Multi-Tenor Marching Mallets
Tenor Marching Mallets usually feature heads made from acrylic, rubber, solid felt, or covered felt and aluminum or wooden shafts with grips for slip-resistance. Acrylic heads are designed for maximum attack and projection while rubber and felt heads give a warmer tone.



Gong Mallets
Gong mallets are very similar to bass drum mallets, although they are generally larger. Usually they feature round felt covered heads with aluminum, maple or hickory handles.



Chime Mallets
Chime mallets most of the time come in a dual-head hammer design featuring a softer and harder sides and hickory or maple handle. The softer side of the hammer provides fuller body tones, while the harder side is designed to give more attack.



Pipe Band
Pipe band tenor mallets come in 3 different weights and different colors. For the bass tenor, a heavier, fleece covered, foam or cork heads are generally used.



Drum Set Mallets
There are no mallets dedicated specifically for drum set, however, drummers use many different types of mallets on drum sets depending on the needed sound effect or application. Practically any mallet with a medium to hard head will serve its purpose well on a drum set. As a general rule mallets with harder heads will give a louder compressed attack, while mallets with softer heads will produce a fuller body medium to low end tones with mellower attack. On a drum set, it is advised to experiment with mallets that feature dual heads, as those are capable to produce different tones depending on the head being used.



Conga Mallets
Conga mallets were designed to simulate the human hand striking, thats why they feature felt or leather covered flat heads.



Choosing Mallets
Although some mallets are made to be multipurpose, generally mallets are produced for a single instrument or application.
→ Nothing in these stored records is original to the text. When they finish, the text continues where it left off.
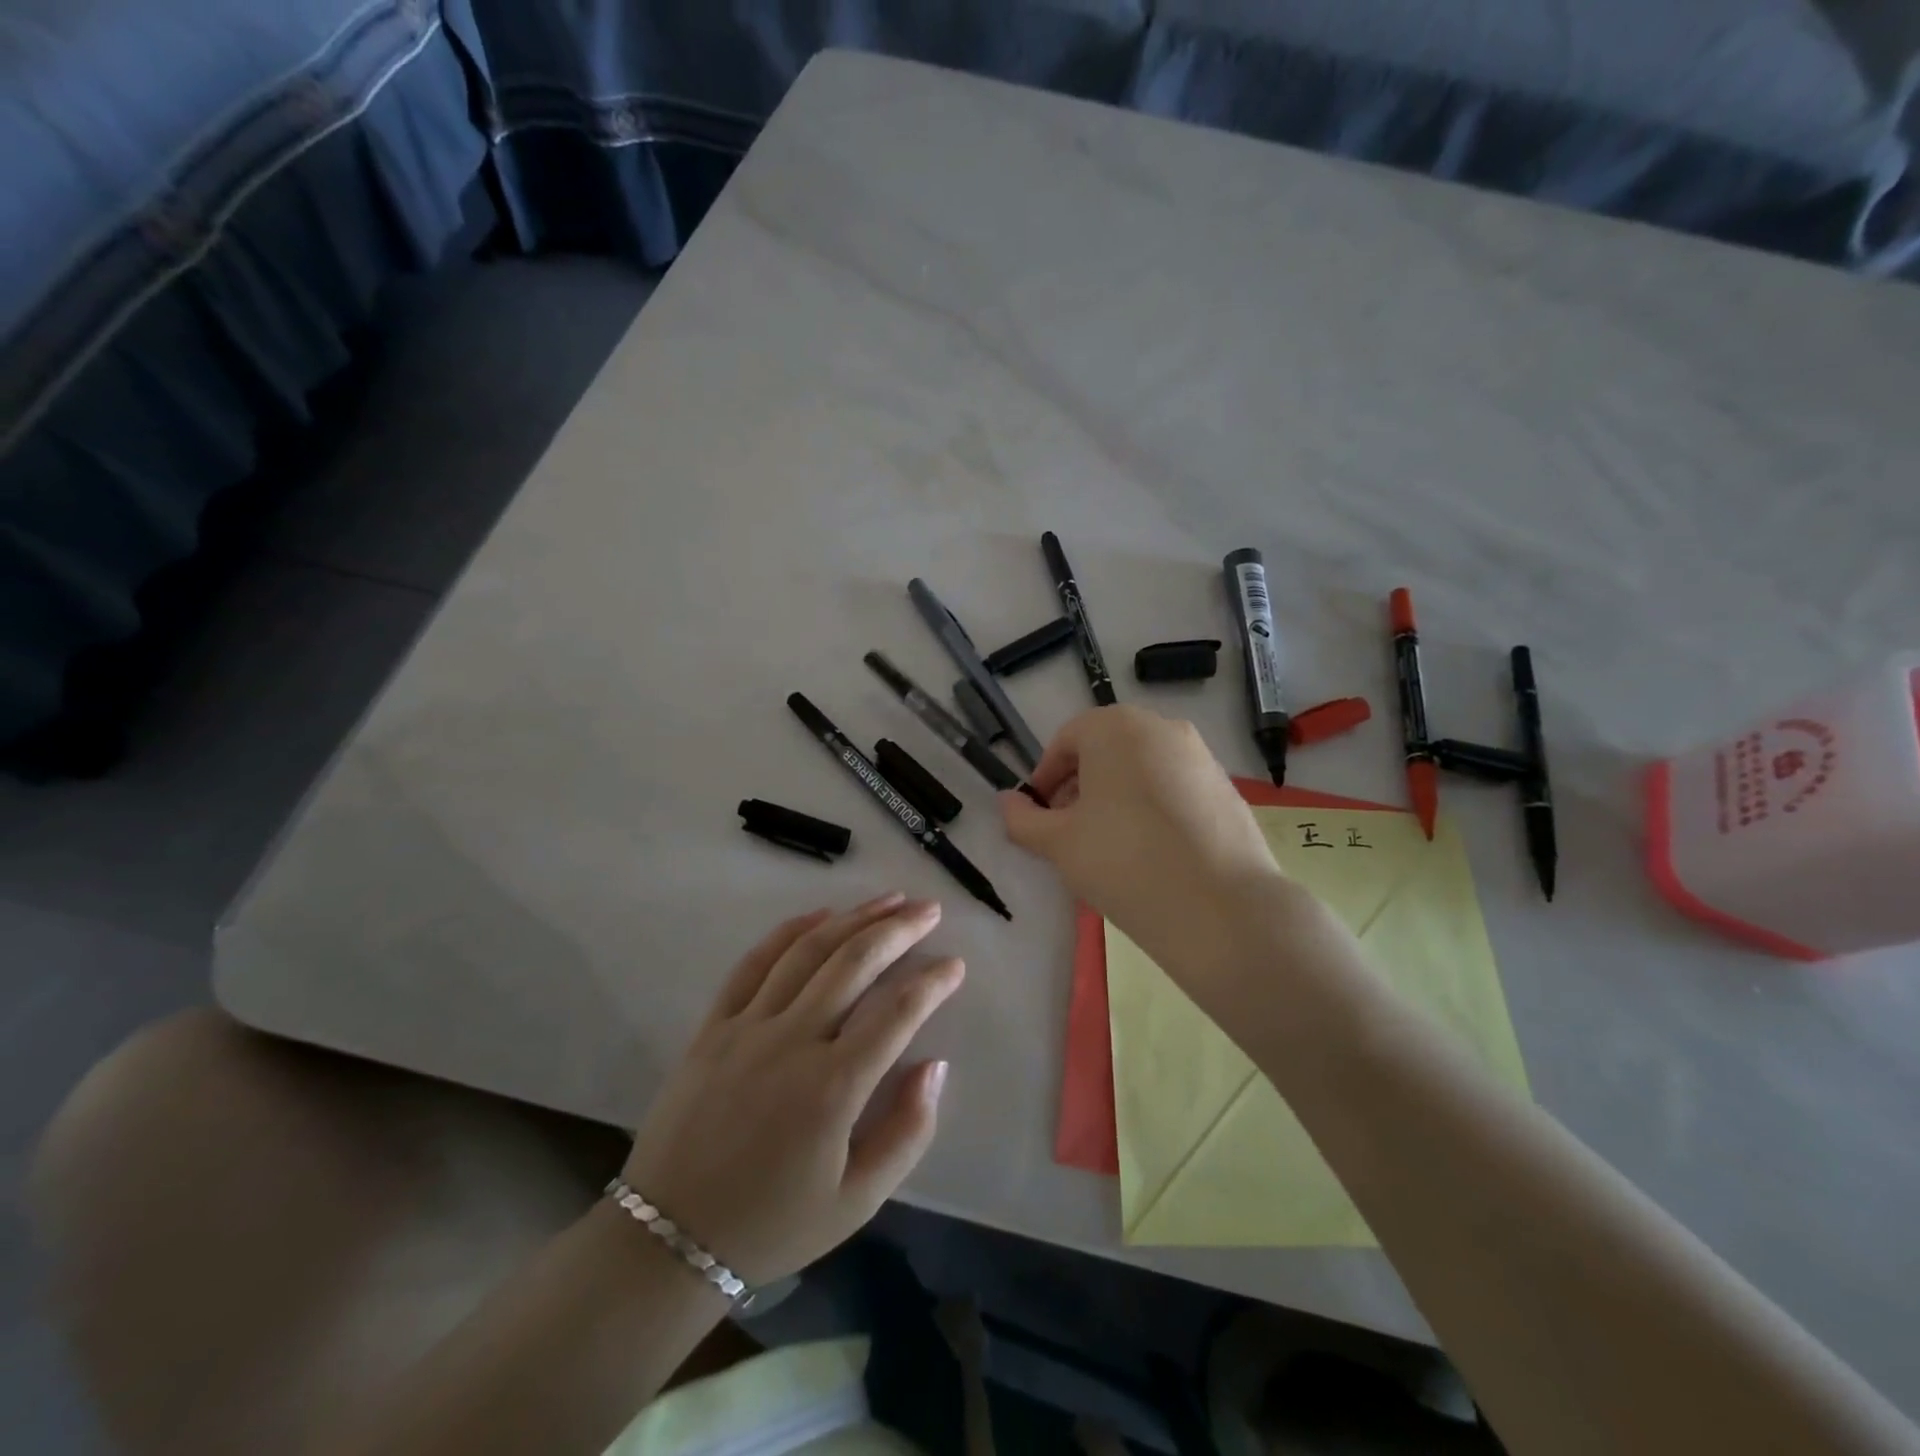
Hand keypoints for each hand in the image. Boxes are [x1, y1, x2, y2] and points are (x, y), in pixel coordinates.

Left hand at [621, 894, 962, 1285]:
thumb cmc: (773, 1223)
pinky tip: (820, 916)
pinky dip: (790, 933)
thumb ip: (907, 1132)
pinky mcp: (714, 1025)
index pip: (898, 1012)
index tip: (955, 964)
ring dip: (853, 919)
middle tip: (929, 909)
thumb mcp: (857, 1202)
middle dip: (899, 929)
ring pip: (809, 952)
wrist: (669, 1239)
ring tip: (888, 899)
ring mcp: (748, 1026)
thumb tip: (935, 1065)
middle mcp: (793, 1041)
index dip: (933, 982)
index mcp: (833, 1087)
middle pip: (855, 963)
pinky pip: (754, 964)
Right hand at [1001, 706, 1286, 981]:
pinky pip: (1175, 786)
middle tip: (1069, 831)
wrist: (1221, 906)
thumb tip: (1008, 802)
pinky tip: (1152, 851)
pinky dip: (1153, 806)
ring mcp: (1200, 755)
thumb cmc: (1124, 861)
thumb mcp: (1059, 843)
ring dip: (1116, 795)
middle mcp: (1161, 727)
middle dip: (1080, 785)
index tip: (1040, 816)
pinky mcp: (1226, 787)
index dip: (1045, 778)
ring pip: (1142, 767)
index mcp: (1115, 728)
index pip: (1066, 740)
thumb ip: (1023, 819)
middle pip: (1106, 749)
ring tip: (1110, 845)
The best practice is to use mallets specifically designed for the application or instrument you're playing. It is advised to get as many mallets as necessary to cover all dynamic levels and timber variations.
Recommended manufacturers: Vic Firth, Pro-Mark, Zildjian, Regal Tip, Vater.


Specialty Sticks
Specialty sticks are the ones that were designed to produce an additional sound besides the sound of the instrument being struck. Examples: Regal Tip Jingle stick, tambourine sticks, hollow sticks with seeds inside, etc.



Bundle Sticks
Bundle sticks are designed to provide player with alternative sound and feel, they consist of small rods made from plastic or wood, bundled together and attached to the handle. Basically bundle sticks are brushes that allow to be played with drum stick technique but with a reduced volume. They are often used in the "unplugged" performances. Bundle sticks with thinner bristles offer a sound closer to brushes, while the ones with thicker bristles have a louder, snappier sound. Additionally, some models of bundle sticks feature an adjustable ring to help alter the sound for the specific effect needed.
Recommended manufacturers: Vic Firth, Pro-Mark, Zildjian, Regal Tip, Vater.